Osip Mandelstam was the son of cultivated Jewish parents. Like other intellectuals, he greeted the revolution of 1917 with excitement and hope. Along with Anna Akhmatova, he belonged by then to the literary movement called Acmeism, which was the first wave of Russian Modernism. Mandelstam described this later on as "a longing for world culture", but how the wind was blowing was demonstrated in 1921 by the execution of Gumilev, the leader of the movement, for counter-revolutionary plotting. In 1934, Mandelstam rashly composed a lampoon of Stalin, which he used to recite at parties of friends. Not surprisingly, he was arrested, tortured and sent to a remote spot in the Urals, where he attempted suicide by throwing himself from a hospital window.

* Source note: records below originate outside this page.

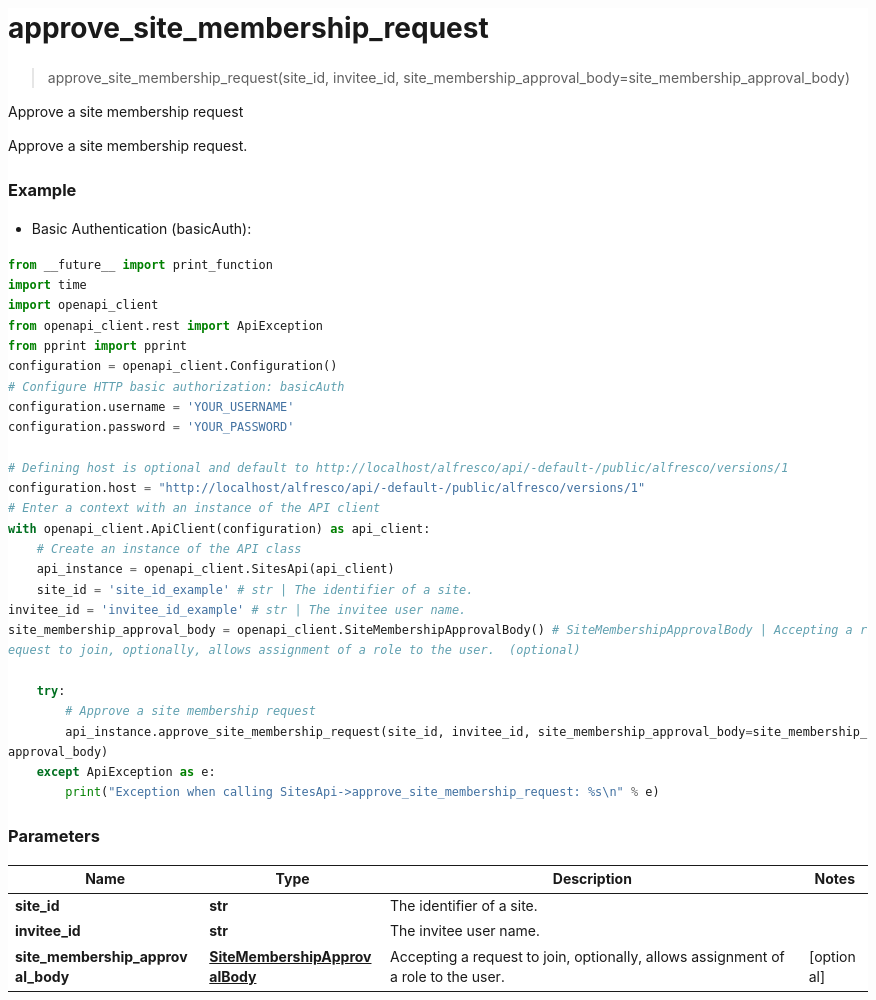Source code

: # **approve_site_membership_request**
> approve_site_membership_request(site_id, invitee_id, site_membership_approval_body=site_membership_approval_body)

Approve a site membership request

Approve a site membership request. 

### Example

* Basic Authentication (basicAuth):
```python
from __future__ import print_function
import time
import openapi_client
from openapi_client.rest import ApiException
from pprint import pprint
configuration = openapi_client.Configuration()
# Configure HTTP basic authorization: basicAuth
configuration.username = 'YOUR_USERNAME'
configuration.password = 'YOUR_PASSWORD'

# Defining host is optional and default to http://localhost/alfresco/api/-default-/public/alfresco/versions/1
configuration.host = "http://localhost/alfresco/api/-default-/public/alfresco/versions/1"
# Enter a context with an instance of the API client
with openapi_client.ApiClient(configuration) as api_client:
    # Create an instance of the API class
    api_instance = openapi_client.SitesApi(api_client)
    site_id = 'site_id_example' # str | The identifier of a site.
invitee_id = 'invitee_id_example' # str | The invitee user name.
site_membership_approval_body = openapi_client.SiteMembershipApprovalBody() # SiteMembershipApprovalBody | Accepting a request to join, optionally, allows assignment of a role to the user.  (optional)

    try:
        # Approve a site membership request
        api_instance.approve_site_membership_request(site_id, invitee_id, site_membership_approval_body=site_membership_approval_body)
    except ApiException as e:
        print("Exception when calling SitesApi->approve_site_membership_request: %s\n" % e)
```

### Parameters

Name | Type | Description  | Notes
------------- | ------------- | ------------- | -------------
 **site_id** | **str**| The identifier of a site. | 
 **invitee_id** | **str**| The invitee user name. | 
 **site_membership_approval_body** | [**SiteMembershipApprovalBody**](SiteMembershipApprovalBody.md)| Accepting a request to join, optionally, allows assignment of a role to the user.  | [optional]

Strangely, he was then released, though exiled in a series of provincial towns far from Moscow and Leningrad. In 1938, he was arrested again and this time disappeared. His wife Nadezhda wrote an account of their exile, which itself is among the classics of Russian literature.
I've come back to my city. These are my own old tears, My own little veins, the swollen glands of my childhood.
So you're back. Open wide. Swallow The fish oil from the river lamps of Leningrad.
Open your eyes. Do you know this December day, The egg-yolk with the deadly tar beaten into it?
Petersburg! I don't want to die yet! You know my telephone numbers.
Petersburg! I've still got the addresses: I can look up dead voices.
I live on back stairs, and the bell, Torn out nerves and all, jangles in my temples.
And I wait till morning for guests that I love, And rattle the door in its chains.